Raja studies the ethical implications of design and technology through her research and her teaching through the lenses of science fiction, speculative design, and social entrepreneurship. Her current projects address biases in maternal health through wearable technology and participatory design; community-based co-design for engaging black girls and underrepresented minorities in STEM/STEAM through design, technology, and dance; and biologically-inspired design, sustainability and climate justice. 

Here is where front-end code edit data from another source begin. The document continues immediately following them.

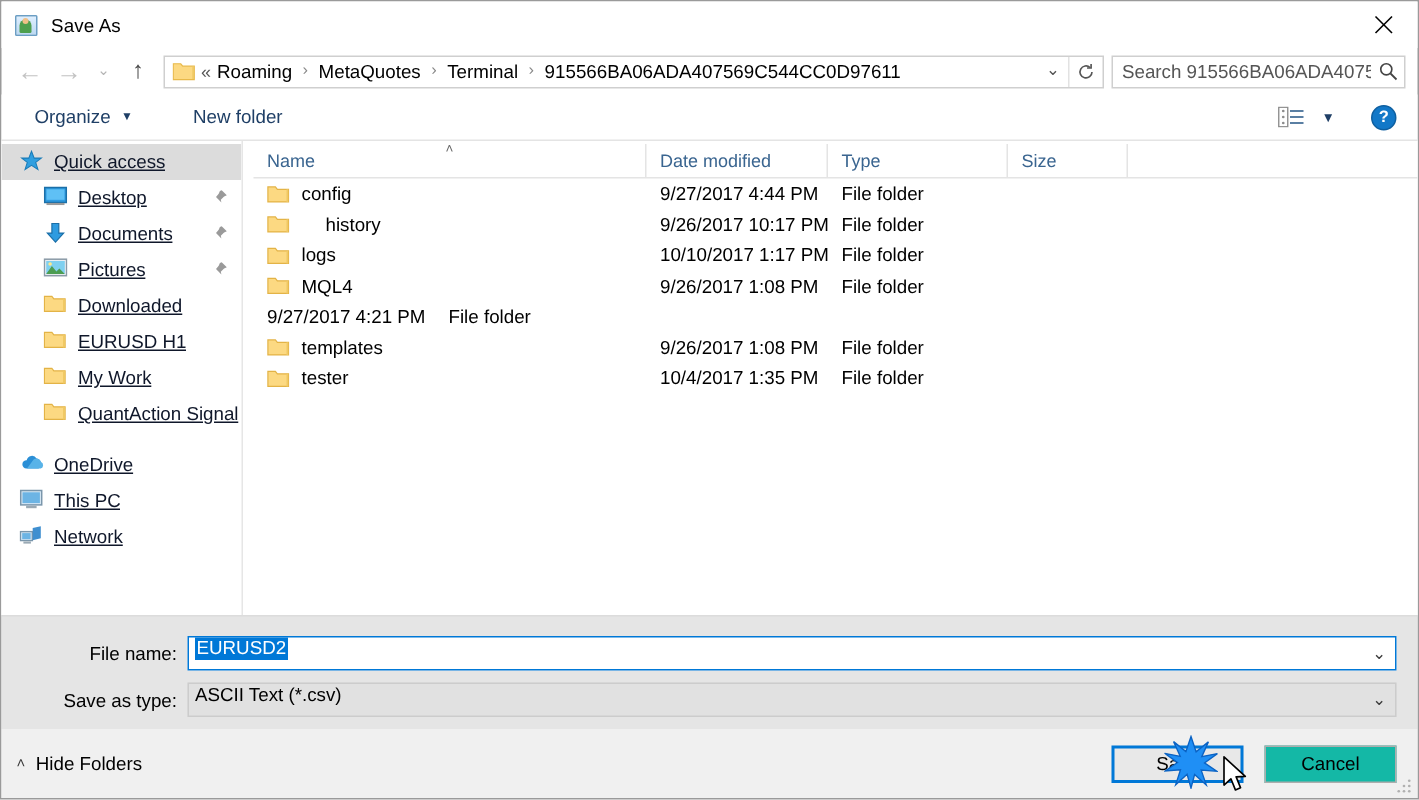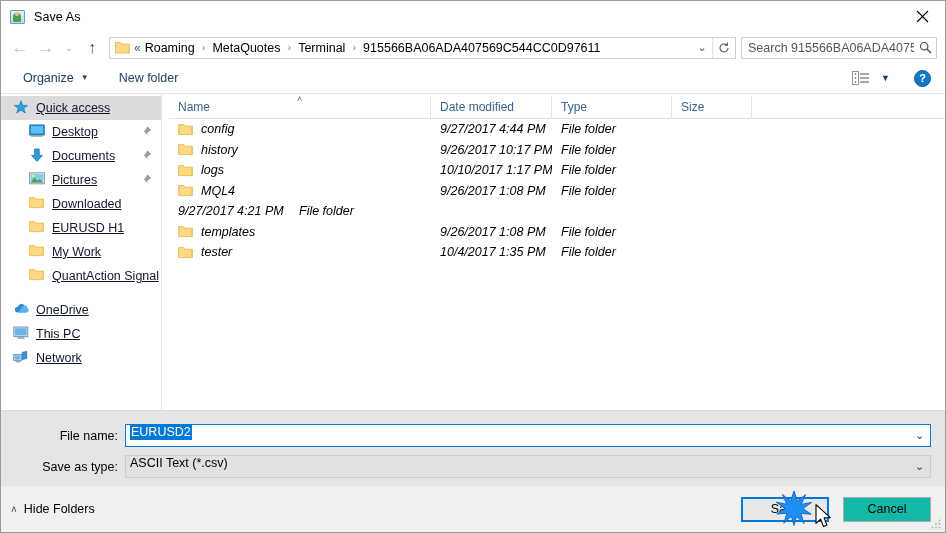--- a/index.html
+++ b/index.html
@@ -524,7 +524,7 @@
       <span>Organize</span>
       <span class="cmd-caret">▼</span>
     </div>
-    <div class="cmd-item" style="margin-left:14px;">
+    <div class="cmd-item" style="margin-left:24px;">
       <span>New folder</span>
     </div>
     <div class="cmd-spacer"></div>

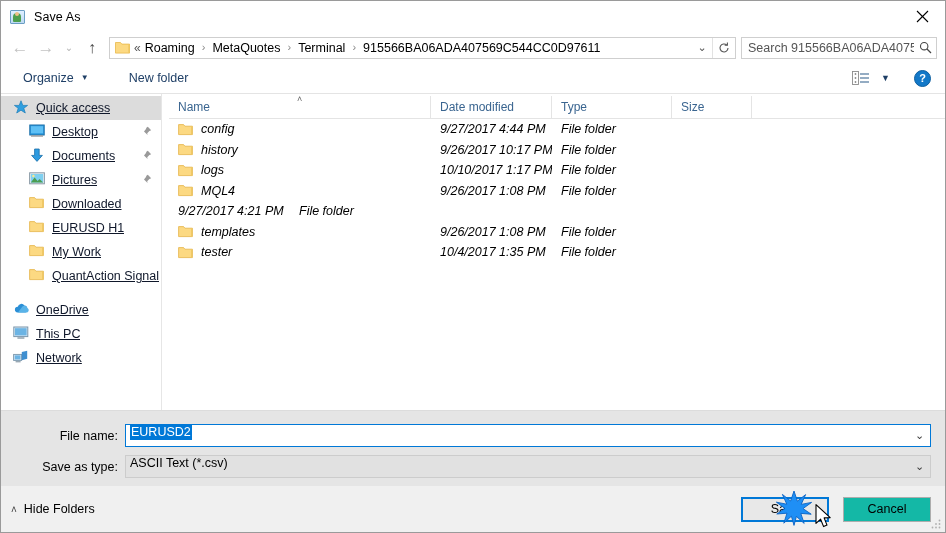--- a/index.html
+++ b/index.html
@@ -305,7 +305,7 @@
     font-size: 9px;
     color: #6a6a6a;
   }
-  .rows { flex: 1 1 auto; overflow: hidden; font-style: italic; }
+  .rows { flex: 1 1 auto; overflow: hidden; }
   .frow {
     height: 20.5px;
     display: flex;

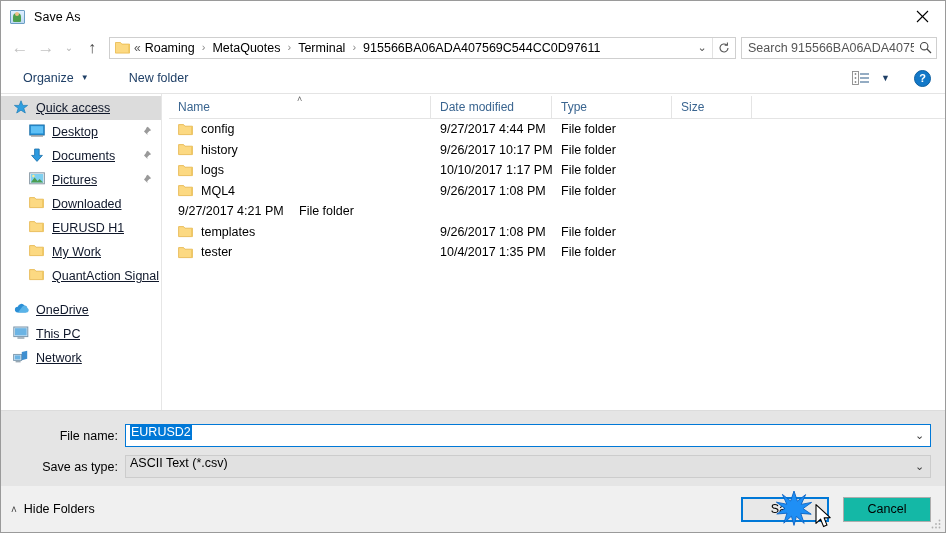--- a/index.html
+++ b/index.html
@@ -720,7 +720,7 @@
         </div>
 
         <div class="frow">
-          <div class="cell-name" style="width:262px;">
+          <div class="cell-name" style="width:262px;gap:16px;">
             <span class="folder-ico">
               <svg width="15" height="13" viewBox="0 0 15 13">
                 <path d="M0.6 1.6 h5 l1.3 1.6 h7.5 v8.4 h-13.8 z" fill="#fcd982" stroke="#e3b346" stroke-width="0.8"></path>

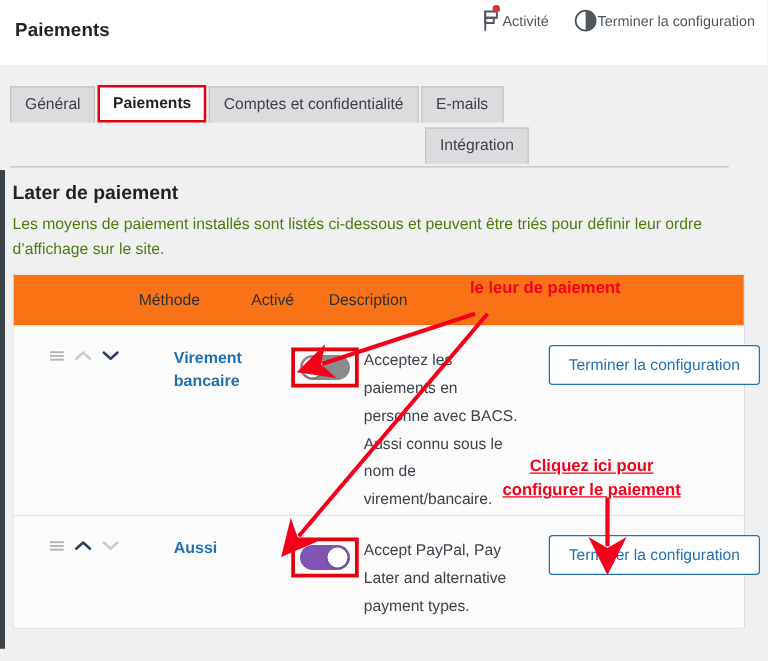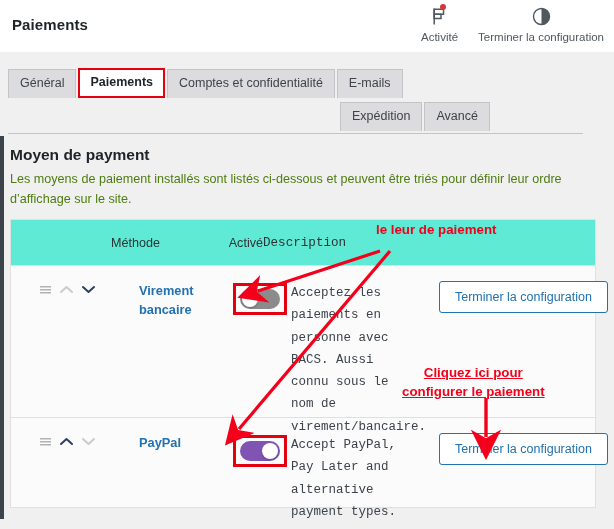--- a/index.html
+++ b/index.html
@@ -25,7 +25,7 @@
   }
   .header-actions{position:absolute;right:0;top:4px;display:flex;align-items:flex-start;}
   .hdr-item{
-    display:flex;flex-direction:column;align-items:center;
+    display:flex;flex-direction:row;align-items:center;
     padding:0 10px;cursor:pointer;
   }
   .hdr-ico{height:24px;display:flex;align-items:center;justify-content:center;position:relative;}

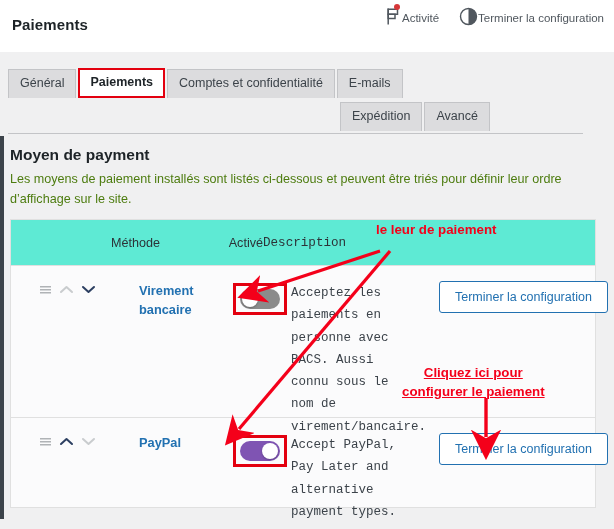--- a/index.html
+++ b/index.html
@@ -187,7 +187,7 @@
     <div class="tab">E-mails</div>
   </div>
   <div class="tabs-row tabs-row-2">
-    <div class="tab">Expédition</div>
+    <div class="tab">Intégration</div>
     <div class="tab">Avancé</div>
   </div>
 </div>

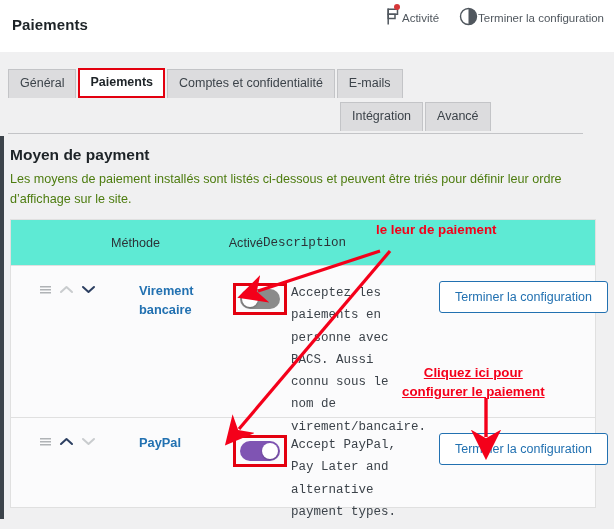--- a/index.html
+++ b/index.html
@@ -188,7 +188,6 @@
   </div>
   <div class="tabs-row tabs-row-2">
     <div class="tab">Intégration</div>
-    <div class="tab">Avancé</div>
   </div>
 </div>
 <div class="tabs-underline"></div>

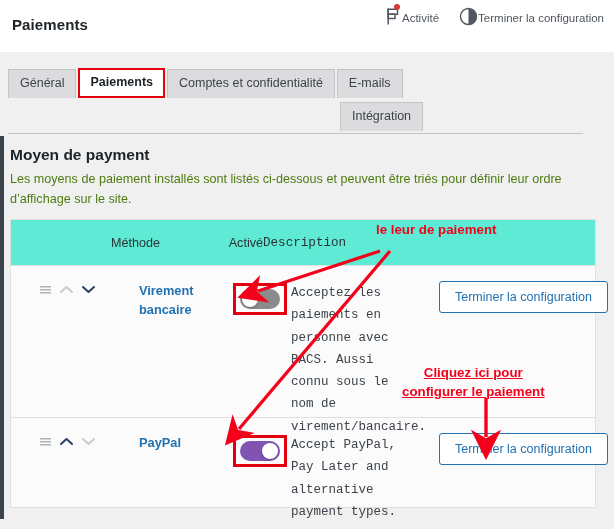--- a/index.html
+++ b/index.html
@@ -192,7 +192,7 @@
 </div>
 <div class="tabs-underline"></div>
 
-<div class="page-heading">Moyen de payment</div>
+<div class="page-heading">Later de paiement</div>
 <div class="page-desc">Les moyens de paiement installés sont listés ci-dessous et peuvent être triés pour définir leur ordre d’affichage sur le site.</div>
 
 <div class="card">

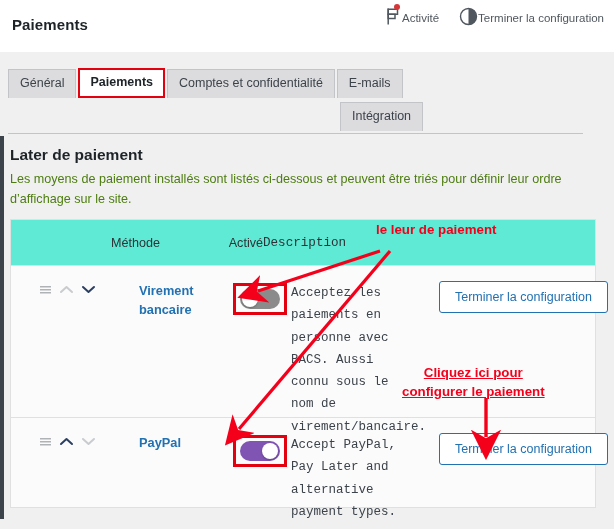--- a/index.html
+++ b/index.html
@@ -72,8 +72,8 @@
     background:#ffffff;border:1px solid #e0e0e0;box-sizing:border-box;
   }
   .thead{
-    display:flex;align-items:center;height:46px;
-    background:#5eead4;border-bottom:1px solid #e0e0e0;box-sizing:border-box;
+    display:flex;align-items:center;height:41px;
+    background:#f97316;border-bottom:1px solid #e0e0e0;box-sizing:border-box;
   }
   .col-handle{width:100px;flex:0 0 100px;}
   .col-method{width:90px;flex:0 0 90px;}

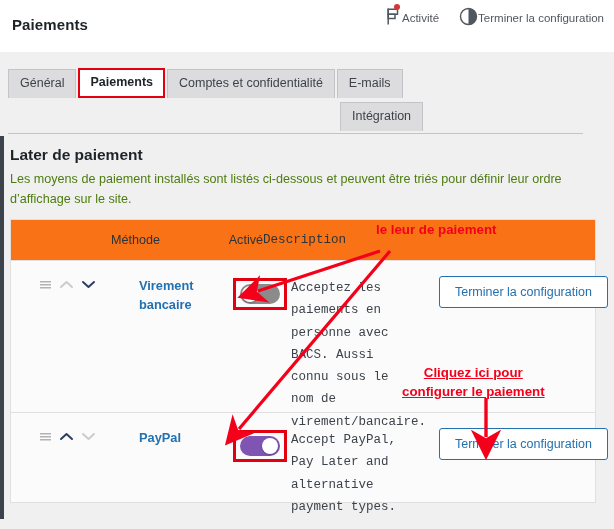--- a/index.html
+++ b/index.html
@@ -77,7 +77,7 @@
   }
   .col-handle{width:100px;flex:0 0 100px;}
   .col-method{width:90px;flex:0 0 90px;}
-  .col-enabled{width:62px;flex:0 0 62px;text-align:right;}
+  .col-enabled{width:62px;flex:0 0 62px;text-align:left;}
   .col-desc{width:124px;flex:0 0 124px;font-family:Liberation Mono, monospace;}
   .col-action{flex:1 1 auto;}
   .th{font-size:12.6px;color:#2c3338;}

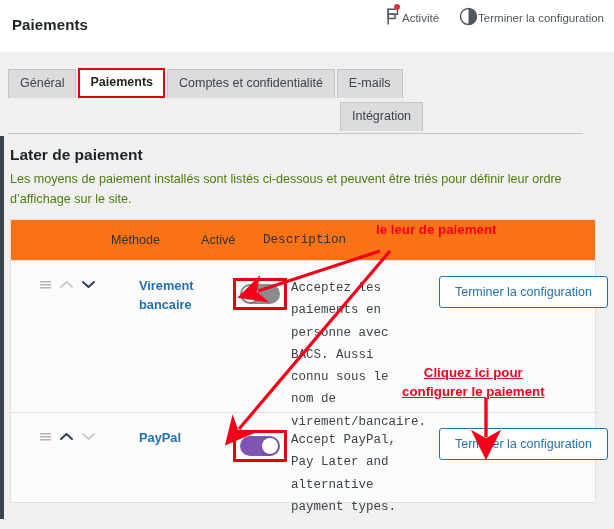--- a/index.html
+++ b/index.html
@@ -78,7 +78,7 @@
   .col-handle{width:100px;flex:0 0 100px;}
   .col-method{width:90px;flex:0 0 90px;}
   .col-enabled{width:62px;flex:0 0 62px;text-align:left;}
-  .col-desc{width:124px;flex:0 0 124px;font-family:Liberation Mono, monospace;}
+  .col-desc{width:124px;flex:0 0 124px;}
   .col-action{flex:1 1 auto;}
   .th{font-size:12.6px;color:#2c3338;}
 

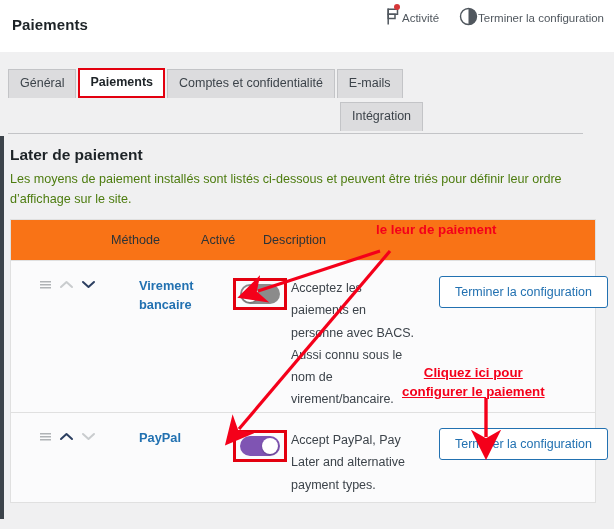--- a/index.html
+++ b/index.html
@@ -264,7 +264,7 @@
       </span>
     </div>
 
-    <div class="col-method method-name">PayPal</div>
+    <div class="col-method method-name">Aussi</div>
 
     <div class="col-enabled toggle-cell">
       <span class="hl-box">

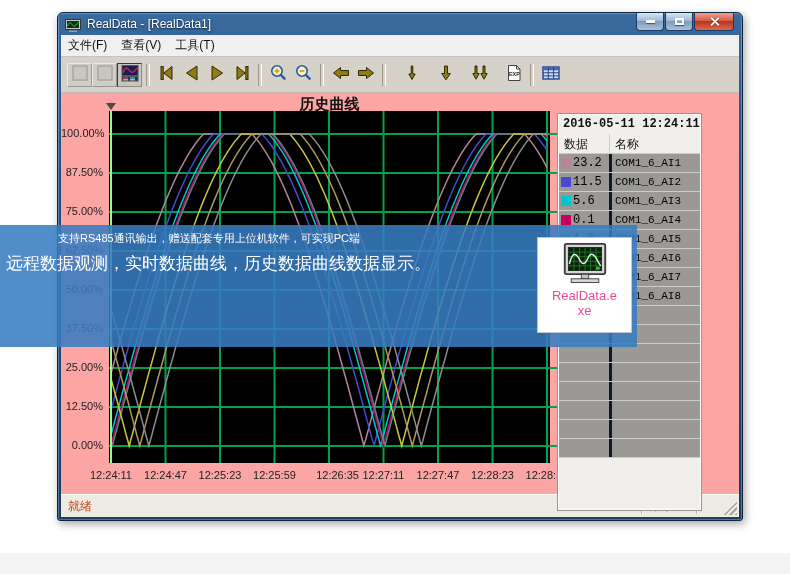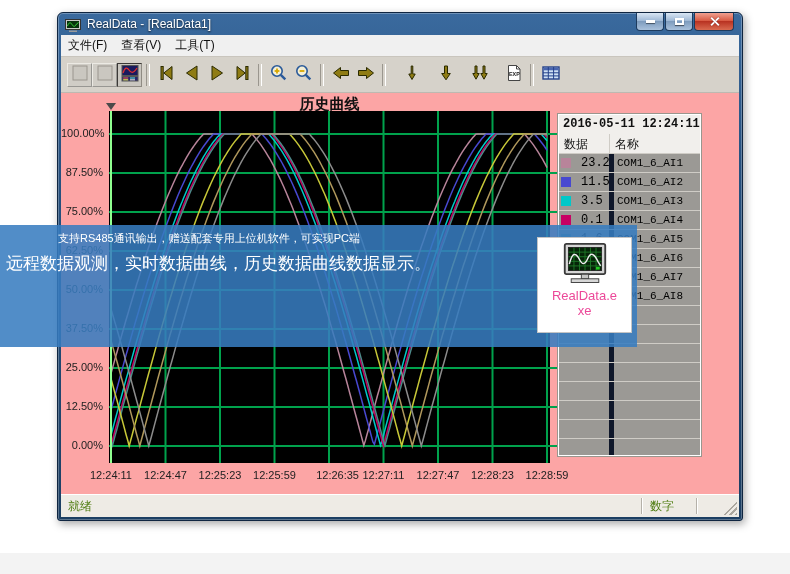--- a/index.html
+++ b/index.html
@@ -73,7 +73,7 @@
 
   
   .side-panel{
-    position:absolute;left:497px;top:21px;width:143px;height:342px;
+    position:absolute;left:497px;top:21px;width:143px;height:396px;
     background:#f1efec;border:1px solid #ffffff;outline:1px solid #9a968e;
     box-sizing:border-box;overflow:hidden;
   }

Raja received her BSID from Georgia Tech in 2001 and completed her graduate work at the School of the Art Institute of Chicago in 2003. Before joining Drexel's Product Design faculty, Raja taught at Georgia Tech from 2004-2016 in the School of Industrial Design and the Wallace H. Coulter Department of Biomedical Engineering at GA Tech and Emory University. She has been a practicing exhibition designer for nearly 20 years—with projects across the country—and speaks internationally on inclusive design practices, sustainability, and speculative design.

Cli-fi Futures

Co-Presenter: Breakout Workshop

Track 2

Wed - Sept. 22

6:00 pm EDT


How might we use apocalyptic science fiction or Climate Fiction (Cli-fi) to forecast the consequences of design decisions and to inspire a futures-focused approach to design? Participants will play a speculative world-building game designed by the author, and based on themes of climate-fiction, Afrofuturism. The authors were inspired by Afro-rithms from the Future to create this Miro-based ideation and analysis exercise. The goal is to use this as a jumping off point inspire designers to consider how speculative environmental end societal tensions can inspire new ideas and bring new implications to life. Since its creation and initial testing in a Drexel university classroom, the authors have played the Cli-Fi Futures game with design groups, conferences, and universities all over the country. They are happy to bring Clifi Futures to the IDSA Education Symposium and IDC attendees to hear from the Industrial Design community how they see the same being up in classroom and studios in the future. Attendee with leave with access to a Miro Template they may adapt for their own use.